The man is recovered, reclaimed, clothed and in his right mind again.
So, part one of the “good news” is that Jesus is able to calm the storms and drive out the demons. There is hope, whatever your affliction! Jesus is not afraid to “go there,” wherever the “there” may happen to be.
Jesus isn’t afraid to leave his home territory to get to your shore, and step out onto it.
Jesus isn’t afraid of any storms that my blow up along the way as he makes his way to you.
Jesus isn’t afraid of the kind of greeting he might receive as he does so, and he isn’t afraid of what might appear at first to be insurmountable troubles, “Legion” troubles as they present themselves.
Jesus will listen, and command, and deal with whatever “Legion” throws his way, — the horrors, the guilt, and in the end he will silence it all and let to run to its own destruction, freeing you from its grasp.
There is hope that you can be restored, put again into your right mind, and clothed. That is the good news in this story.
And this is also where the Gospel lesson takes a bit of an unexpected turn.
We are used to Jesus healing. This is not the first demon he has exorcised, remember. Seven out of Mary called Magdalene. We have other stories of Jesus calling the demons forth, naming them and then throwing them out.
What we aren’t prepared for is the reaction to this healing.
In all the other stories in Luke’s gospel the reaction to Jesus’ healing has been one of awe, amazement, and praise for what has been done.
Here, the reaction is fear!
Here, we (or at least the man’s neighbors in the city) don’t know what to do with this man clothed and back in his right mind.
There is truth to this as well, because (truth be told,) we do grow used to our own “wild eyed” neighbors.
We like them uncontrolled or uncontainable. We know how to relate to that. It is easier to ignore or label them if they remain foreign and “other” to us.
So long as the grizzled man is begging on the street corner with his sign, or living under a bridge, I can drive right on by and remain unbothered by his plight.
“Nothing can be done anyway, really, if you choose to live like that.” We might say to console ourselves.
No chains can bind, no programs can address, no housing or counseling will avail, or so we think. We are thus absolved from further contact.
What can you do, after all?
But if that same man were to come well-dressed into a congressional hearing or into a city hearing room and make his case for benefits?

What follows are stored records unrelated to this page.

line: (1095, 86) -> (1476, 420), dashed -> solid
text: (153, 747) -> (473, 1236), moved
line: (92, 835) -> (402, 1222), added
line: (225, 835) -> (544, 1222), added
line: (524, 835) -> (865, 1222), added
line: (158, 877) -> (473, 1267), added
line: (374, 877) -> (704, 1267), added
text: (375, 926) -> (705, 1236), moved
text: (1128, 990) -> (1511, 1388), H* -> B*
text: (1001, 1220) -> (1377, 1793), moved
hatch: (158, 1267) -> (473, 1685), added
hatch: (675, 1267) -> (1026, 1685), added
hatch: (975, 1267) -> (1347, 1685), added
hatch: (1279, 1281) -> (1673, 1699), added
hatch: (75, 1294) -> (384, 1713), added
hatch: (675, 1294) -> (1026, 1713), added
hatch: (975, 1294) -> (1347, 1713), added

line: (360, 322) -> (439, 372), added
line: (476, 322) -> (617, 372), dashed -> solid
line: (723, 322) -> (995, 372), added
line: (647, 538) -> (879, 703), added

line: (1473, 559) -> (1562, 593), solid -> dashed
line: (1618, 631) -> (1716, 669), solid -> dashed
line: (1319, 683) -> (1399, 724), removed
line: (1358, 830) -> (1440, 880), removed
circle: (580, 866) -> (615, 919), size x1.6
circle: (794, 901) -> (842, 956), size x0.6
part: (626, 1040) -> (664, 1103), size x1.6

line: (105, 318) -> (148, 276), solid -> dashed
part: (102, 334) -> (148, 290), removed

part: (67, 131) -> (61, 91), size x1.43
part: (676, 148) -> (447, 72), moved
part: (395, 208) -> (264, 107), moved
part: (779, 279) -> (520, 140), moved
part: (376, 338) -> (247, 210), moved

Now that makes those in power nervous!
It’s when those long called “crazy” begin to make sense that we get nervous and frightened.
It is when they can calmly and coolly call into question some of our long-held assumptions about them and about the way the world ought to be arranged that we begin to be afraid.
No, it is no wonder that fear is the response to Jesus’ healing this man. Now his neighbors will have to treat him differently, and he’s not going to shut up!
He’s going to keep right on talking about what God has done for him, and by extension what God is calling us to do for one another.
He’s going to keep on talking about what Jesus has done for him, how Jesus did not let him languish in his own misery, but rather deployed himself on foreign shores to confront the evil of Legion.
The man now in his right mind is going to talk about how he could have followed Jesus, but instead was told to continue to speak here, with those around him who are afraid of what he might have to say, and of what God might be calling them to do if they were to so follow where Jesus has led the way.
No, I get that they are afraid.
We are too.
Afraid that we can no longer simply let the outcasts of society thrash about on their own.
Afraid that we might have to confront decisions made, and chart new courses for the future.
“Sandals on the Ground” is the example that Jesus has given to us, and a vision that troubles that are “Legion” can be addressed and dealt with instead of simply lived with.
Dare we also tread where Jesus is willing to step?